For digital forensics experts working in an IoT world, drowning in data is the new norm. It can seem like the old tools aren’t adequate

The old methods of water removal still work, of course, like the traditional methods of forensics still work, but they simply may not work fast enough to make a difference in some contexts.

A recent paper, titled Cybercrimes Investigation and Intrusion Detection in Internet of Things Based on Data Science Methods, dives into how data science methods can be co-opted to help forensic investigators deal with large amounts of data:

The massive amount of data needs new fast and efficient processing tools and techniques for data extracting and analyzing in less period of time. Data science methods can be used for this purpose to investigate and detect a different type of severe attacks and intrusions. This chapter introduce principles of Digital Forensics, Intrusion Detection and Internet of Things as well as exploring data science concepts and methods that can help the digital investigators and security professionals to develop and propose new data science techniques and methods that can be adapted to the unique context of Internet of Things environment for performing intrusion detection and digital investigation process in forensically sound and timely fashion manner.

It is a matter of scale. These days, we produce about 2.5 exabytes (that’s 2.5 billion gigabytes) of data every day. The number is only going up.
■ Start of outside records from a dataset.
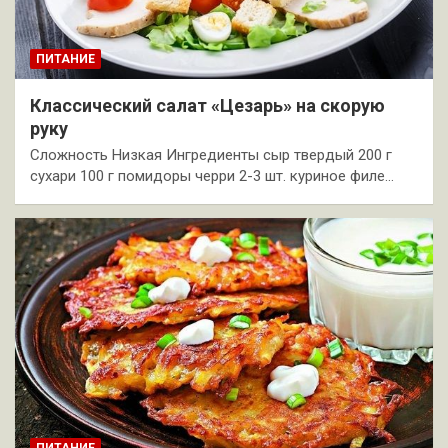
ПИТАНИЕ
Классический салат «Цезарь» на скорую
руку
Сложность Низкая Ингредиенты сыр твердый 200 г
сухари 100 г помидоры черри 2-3 шт. куриное филе…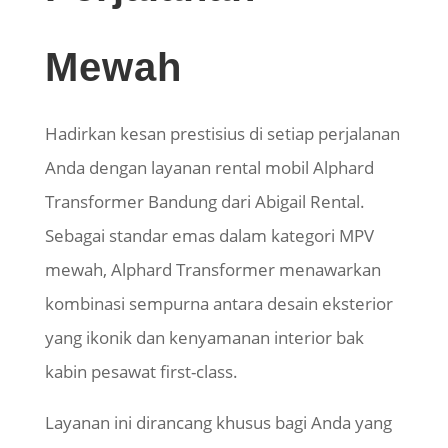
Mewah
Hadirkan kesan prestisius di setiap perjalanan
Anda dengan layanan rental mobil Alphard
Transformer Bandung dari Abigail Rental.
Sebagai standar emas dalam kategori MPV
mewah, Alphard Transformer menawarkan
kombinasi sempurna antara desain eksterior
yang ikonik dan kenyamanan interior bak
kabin pesawat first-class.
Layanan ini dirancang khusus bagi Anda yang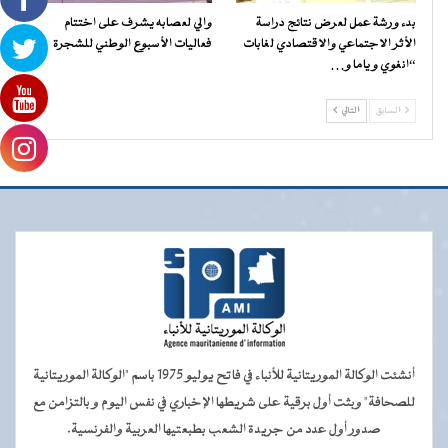
بدء ورشة عمل لعرض نتائج دراسة
والي لعصابه يشرف على اختتام
الأثر الاجتماعي والاقتصادي لغابات
فعاليات الأسبوع الوطني للشجرة
“انغوي و ياما و…
السابق
التالي
أنشئت الوكالة الموريتانية للأنباء في فاتح يوليو 1975 باسم "الوكالة الموريتانية
للصحافة" وبثت أول برقية على شريطها الإخباري في نفس اليوم و بالتزامن مع
صدور أول عدد من جريدة الشعب بطبعتيها العربية والفرنسية.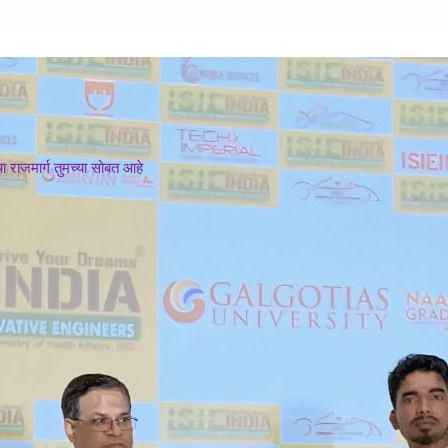
 राजमार्ग तुमच्या सोबत आहे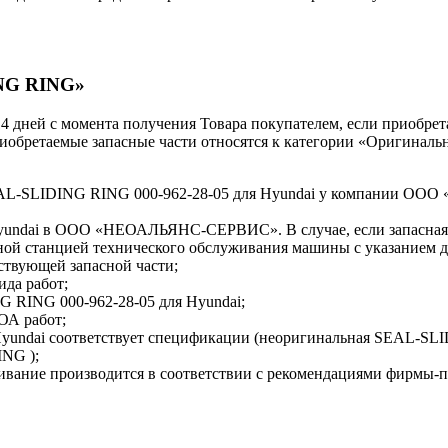
ING RING»
 14 дней с момента получения Товара покупателем, если приобре
приобретаемые запасные части относятся к категории «Оригиналь
EAL-SLIDING RING 000-962-28-05 для Hyundai у компании О
 Hyundai в ООО «НЕОАЛЬЯНС-СЕРВИС». В случае, если запасная 
ной станцией технического обслуживания машины с указанием
ствующей запасной части;
ида работ;
 RING 000-962-28-05 для Hyundai;
ОА работ;
Hyundai соответствует спецификации (неоригинальная SEAL-SL
NG );
ивание производится в соответствии с рекомендациями фирмы-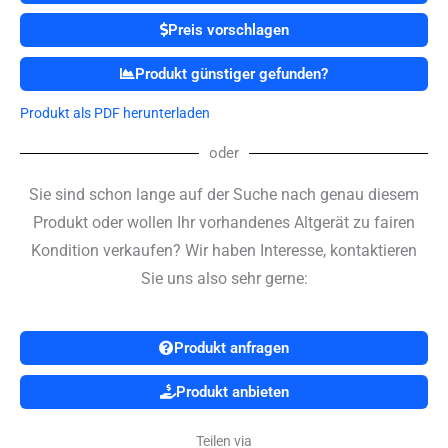
2
Preis vorschlagen
+
L12-
Produkt günstiger gefunden?
3
-
Produkt als PDF herunterladen
Kardiomaschine
Menge
oder
Sie sind schon lange auf der Suche nach genau diesem
Produkt oder wollen Ihr vorhandenes Altgerät zu fairen
Kondition verkaufen? Wir haben Interesse, kontaktieren
Sie uns also sehr gerne:
Produkt anfragen
Produkt anbieten
Teilen via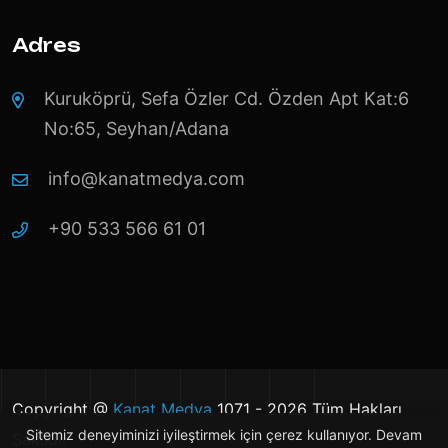
Adres
Kuruköprü, Sefa Özler Cd. Özden Apt Kat:6
No:65, Seyhan/Adana
info@kanatmedya.com
+90 533 566 61 01
Copyright @
Kanat Medya
1071 - 2026 Tüm Hakları
Sitemiz deneyiminizi iyileştirmek için çerez kullanıyor. Devam
Saklıdır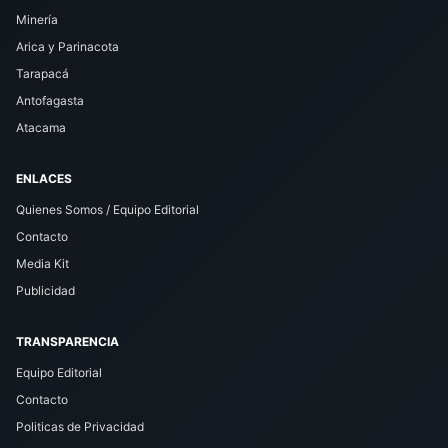
Minería
Arica y Parinacota
Tarapacá
Antofagasta
Atacama
ENLACES
Quienes Somos / Equipo Editorial
Contacto
Media Kit
Publicidad
TRANSPARENCIA
Equipo Editorial
Contacto
Politicas de Privacidad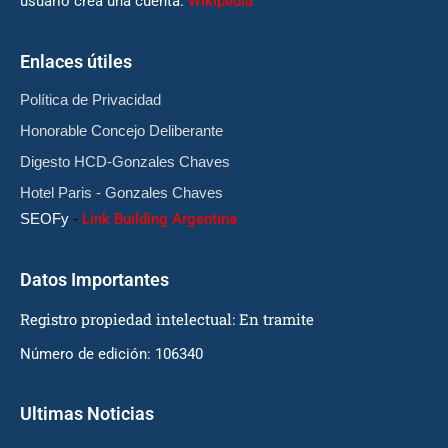
usuario crea una cuenta.
Wikipedia
Enlaces útiles
Política de Privacidad
Honorable Concejo Deliberante
Digesto HCD-Gonzales Chaves
Hotel Paris - Gonzales Chaves
SEOFy
-
Link Building Argentina
Datos Importantes
Registro propiedad intelectual: En tramite
Número de edición: 106340
Ultimas Noticias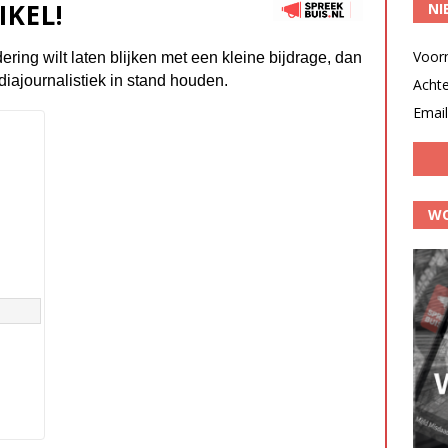
IKEL!
NI
Voor
dering wilt laten blijken met een kleine bijdrage, dan
diajournalistiek in stand houden.
Acht
Email
WO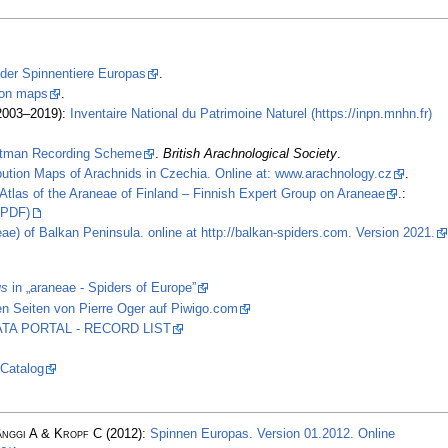
 der Spinnentiere Europas
.
tion maps
.
2003–2019):
Inventaire National du Patrimoine Naturel (https://inpn.mnhn.fr)
stman Recording Scheme
.
British Arachnological Society
.
ibution Maps of Arachnids in Czechia. Online at: www.arachnology.cz
.
Atlas of the Araneae of Finland – Finnish Expert Group on Araneae
.:
PDF)
ae) of Balkan Peninsula. online at http://balkan-spiders.com. Version 2021.
us
in „araneae - Spiders of Europe”
n Seiten von Pierre Oger auf Piwigo.com
 DATA PORTAL - RECORD LIST
 Catalog
änggi A & Kropf C
(2012):
Spinnen Europas. Version 01.2012. Online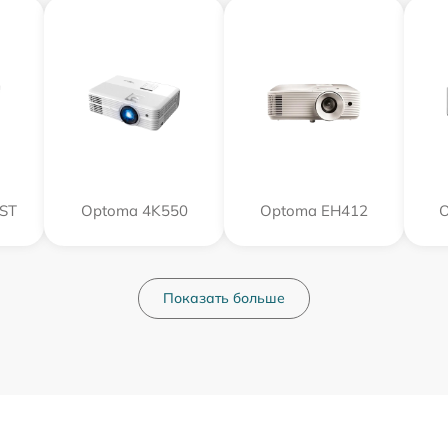
ST
Optoma 4K550
Optoma EH412
Показать больше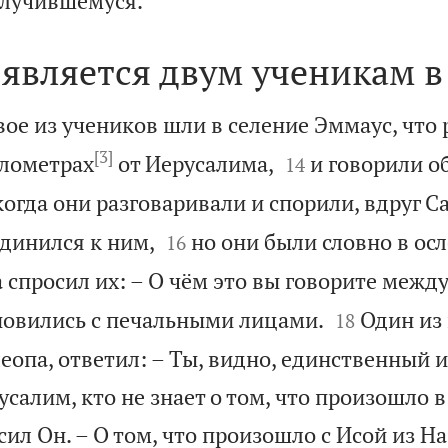
случившемуся.
является двум ученикам в
двое из учеников шли в селение Эммаус, что
[3]


илометрах
от Иерусалима,
и говорили об
14
когда они разговаривали и спорили, вдруг С


динился к ним,
но они были словно в ос
16
 спросил их: – О чём это вы говорите между


новились с печальными лицами.
Один из 
18
еопа, ответил: – Ты, видно, единственный и
алим, кто не знает о том, что произошло в
сил Он. – О том, что произошло с Исой из На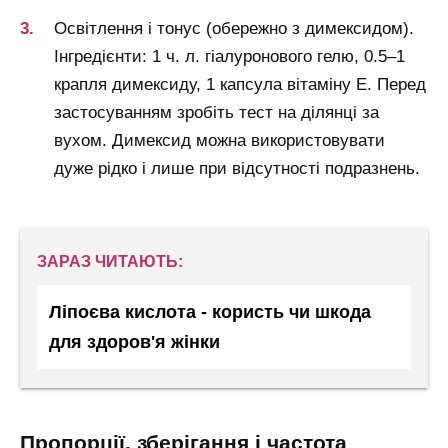
Освітлення і тонус (обережно з димексидом).
Інгредієнти: 1 ч. л. гіалуронового гелю, 0.5–1
крапля димексиду, 1 капсула вітаміну Е. Перед
застосуванням зробіть тест на ділянці за
вухом. Димексид можна використовувати
дуже рідко і лише при відсутності подразнень.
ЗАРАЗ ЧИТАЮТЬ:
Ліпоєва кислота - користь чи шкода
для здоров'я жінки
пропорції, зберігання і частота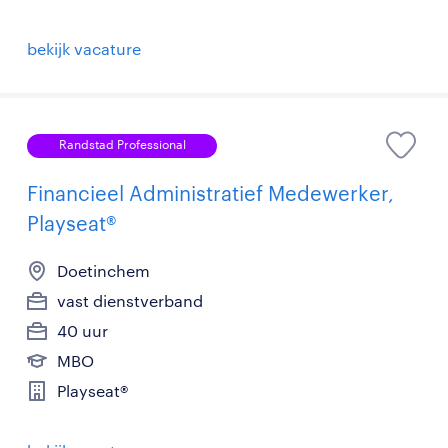
bekijk vacature
Randstad Professional
Financieel Administratief Medewerker,
Playseat®
Doetinchem
vast dienstverband
40 uur
MBO
Playseat®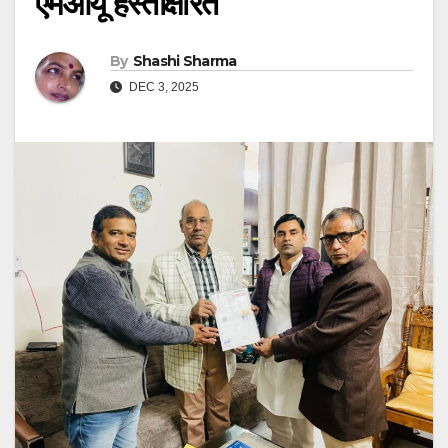
एमओयू हस्ताक्षरित
By
Shashi Sharma
DEC 3, 2025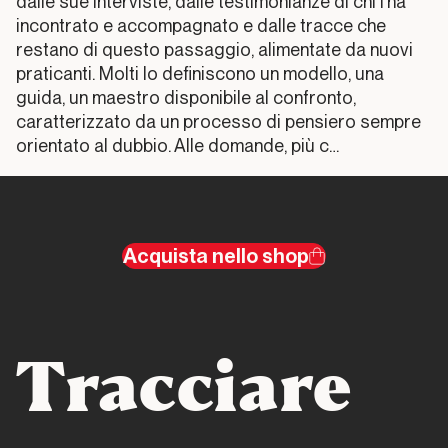
dalle sue interviste, dalle testimonianze di chi l’ha
La
incontrato e accompagnato e dalle tracce che
dimensione
restano di questo passaggio, alimentate da nuovi
pratica
praticanti. Molti lo definiscono un modello, una
guida, un maestro disponibile al confronto,
Capitolo
004
caratterizzato da un processo di pensiero sempre
orientato al dubbio. Alle domande, più c…
Il
parkour
online e
sui
Acquista nello shop
media
Capitolo
005
Tracciare
La
dimensione
etica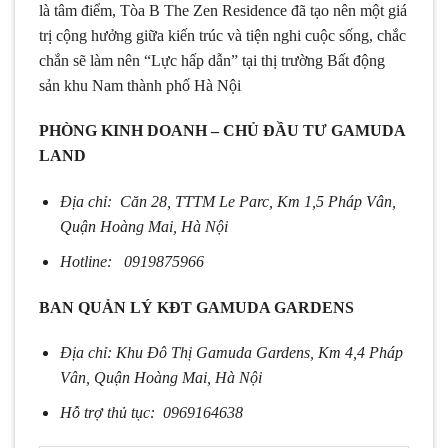
là tâm điểm, Tòa B The Zen Residence đã tạo nên một giá
trị cộng hưởng giữa kiến trúc và tiện nghi cuộc sống, chắc
chắn sẽ làm nên “Lực hấp dẫn” tại thị trường Bất động
sản khu Nam thành phố Hà Nội
PHÒNG KINH DOANH – CHỦ ĐẦU TƯ GAMUDA
LAND
Địa chỉ: Căn 28, TTTM Le Parc, Km 1,5 Pháp Vân,
Quận Hoàng Mai, Hà Nội
Hotline: 0919875966
BAN QUẢN LÝ KĐT GAMUDA GARDENS
Địa chỉ: Khu Đô Thị Gamuda Gardens, Km 4,4 Pháp
Vân, Quận Hoàng Mai, Hà Nội
Hỗ trợ thủ tục: 0969164638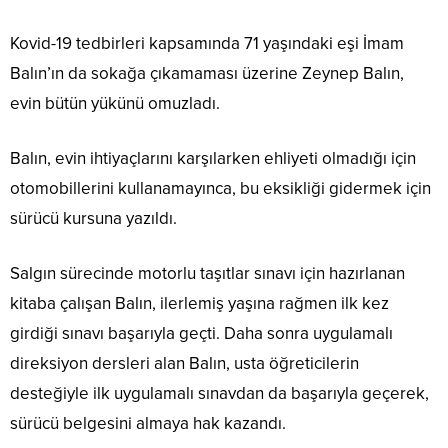
Kovid-19 tedbirleri kapsamında 71 yaşındaki eşi İmam
Balın’ın da sokağa çıkamaması üzerine Zeynep Balın,
evin bütün yükünü omuzladı.
Balın, evin ihtiyaçlarını karşılarken ehliyeti olmadığı için
otomobillerini kullanamayınca, bu eksikliği gidermek için
sürücü kursuna yazıldı.
Salgın sürecinde motorlu taşıtlar sınavı için hazırlanan
kitaba çalışan Balın, ilerlemiş yaşına rağmen ilk kez
girdiği sınavı başarıyla geçti. Daha sonra uygulamalı
direksiyon dersleri alan Balın, usta öğreticilerin
desteğiyle ilk uygulamalı sınavdan da başarıyla geçerek,
sürücü belgesini almaya hak kazandı.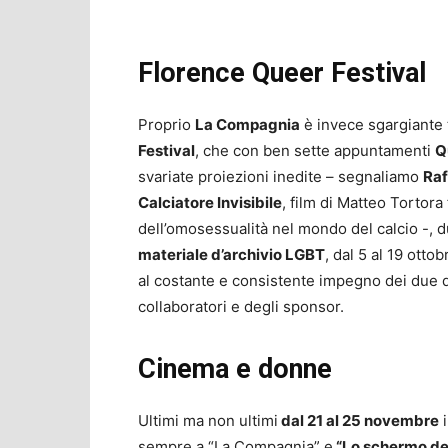
Florence Queer Festival
Proprio
La Compagnia
è invece sgargiante 
Festival
, che con ben sette appuntamenti
Q
svariate proiezioni inedite – segnaliamo
Raf
Calciatore Invisibile
, film di Matteo Tortora 
dell’omosessualità nel mondo del calcio -, d
materiale d’archivio LGBT
, dal 5 al 19 ott
al costante e consistente impegno dei due d
collaboratori e degli sponsor.
Cinema e donne
Ultimi ma non ultimi
dal 21 al 25 novembre
i
sempre a “La Compagnia” e
“Lo schermo del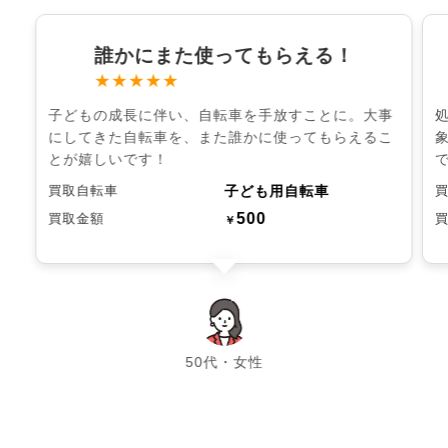
誰かにまた使ってもらえる！
★★★★★
子どもの成長に伴い、自転車を手放すことに。大事
にしてきた自転車を、また誰かに使ってもらえるこ
とが嬉しいです！
子ども用自転車
買取自転車
500
買取金額
￥
chevron_left
chevron_right
50代・女性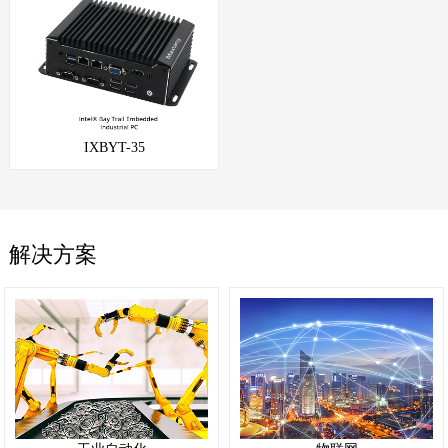
IXBYT-35
解决方案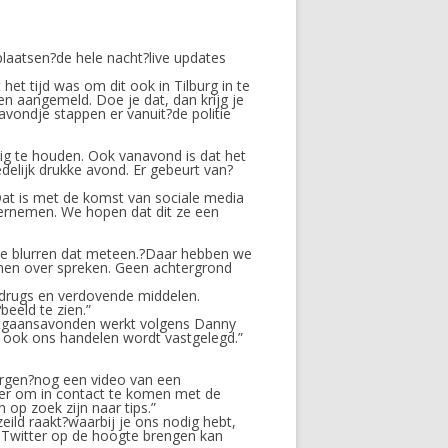
plaatsen?de hele nacht?live updates
t tijd was om dit ook in Tilburg in te
n aangemeld. Doe je dat, dan krijg je
avondje stappen er vanuit?de politie
lig te houden. Ook vanavond is dat het
delijk drukke avond. Er gebeurt van?
. Dat is met de komst van sociale media
ndernemen. We hopen dat dit ze een
, we blurren dat meteen.?Daar hebben we
rmen over spreken. Geen achtergrond
 drugs en verdovende middelen.
eeld te zien.”
 uitgaansavonden werkt volgens Danny
at ook ons handelen wordt vastgelegd.”
morgen?nog een video van een
ier om in contact te komen met de
op zoek zijn naar tips.”
zeild raakt?waarbij je ons nodig hebt,
 Twitter op de hoogte brengen kan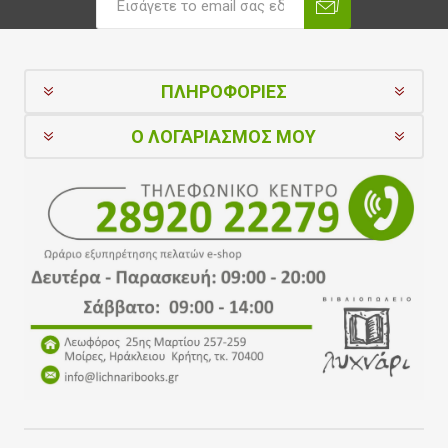
ΠΛΗΡΟΦΟΡΊΕΣ
Ο ΛΟΓΑΡΙΑΣΜΌΣ ΜΟΥ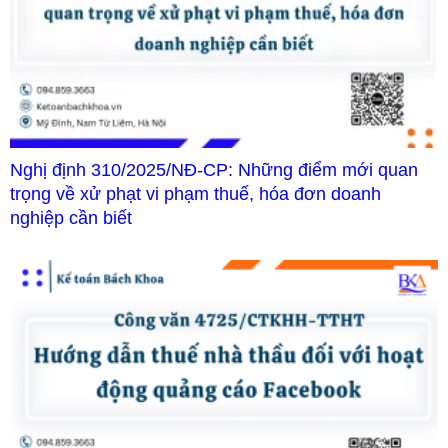
Nghị định 310/2025/NĐ-CP: Những điểm mới quan
trọng về xử phạt vi phạm thuế, hóa đơn doanh
nghiệp cần biết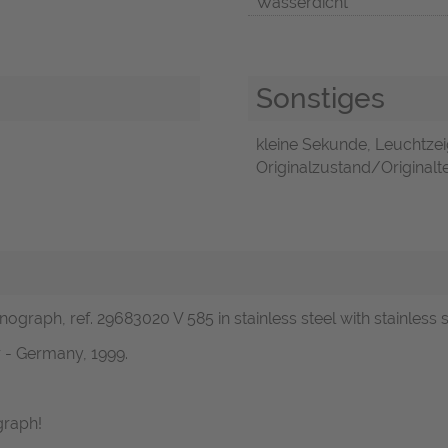
Wasserdicht
Sonstiges
kleine Sekunde, Leuchtzei
Originalzustand/Originalte
raph, ref. 29683020 V 585 in stainless steel with stainless s
- Germany, 1999.
graph!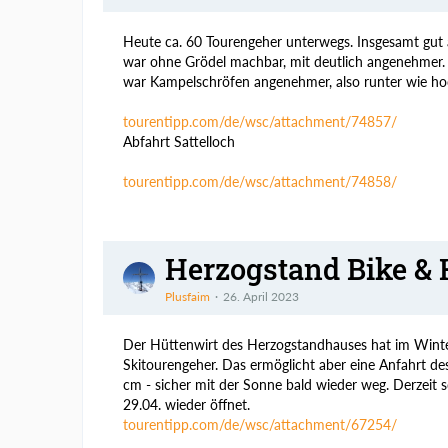
Heute ca. 60 Tourengeher unterwegs. Insgesamt gut a
war ohne Grödel machbar, mit deutlich angenehmer. A
war Kampelschröfen angenehmer, also runter wie ho
tourentipp.com/de/wsc/attachment/74857/
Abfahrt Sattelloch
tourentipp.com/de/wsc/attachment/74858/
Herzogstand Bike & 
Plusfaim
26. April 2023
Der Hüttenwirt des Herzogstandhauses hat im Winter
Skitourengeher. Das ermöglicht aber eine Anfahrt 
cm - sicher mit der Sonne bald wieder weg. Derzeit 
29.04. wieder öffnet.
tourentipp.com/de/wsc/attachment/67254/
Our refrigerators, dishwashers, coffeemakers, light switches, door locks, thermostats, and lights are now hooked up to the internet. So are our cars, traffic lights, and transportation systems.

It is not just the amount of data produced but the rate at which it is continually produced that makes it resistant to the task traditional forensics to collect, preserve, analyze, visualize, and present data.

Newer and much faster processing tools are needed and this is where digital forensics can get a leg up from the field of data science. Data science methods can extract previously hidden and unknown information from a mass of unstructured data quickly. Machine learning and automatic extraction methods can search and organize large amounts of data in a jiffy.

Semantic Indexing

Among the tools that can be borrowed from data science is semantic indexing. Instead of just recording key words, it also examines the entire database as a while to see if any other document has those same words. It then uses a mathematical technique called singular value decomposition (SVD) to highlight patterns in the unstructured data. This makes the indexing much more efficient and allows the recognition of useful knowledge.

Pattern Recognition

Pattern recognition systems are also used in data science. The AI present in the software could be trained to recognize patterns from sample of previous work even though it is now spread across a huge volume of data. This could aid forensics workers in identifying authors of fake emails or malicious code.

Image Analytics

Analytical methods derived from data science can also discover if images presented in evidence are forged or tampered with. A camera’s images sensor usually procures a predictable pattern of noise. If the level or quality of noise changes from area to area on a photo, it may have been tampered with. Such distinctions in the level of noise from sensors can only be discovered through the processing of large amounts of data.

Supposedly deleted files on a hard drive are actually not deleted. it is just fragmented all over the place and new data can override it. Data science techniques can recognize these file fragments and stich them together again, enabling forensics investigators to reclaim the data.

These examples do not exhaust the possibilities for cross-fertilization. In the future, more data science techniques can be adapted to the needs of digital forensics. With the explosion of data still ongoing, we are sure that they would be needed in the very near future.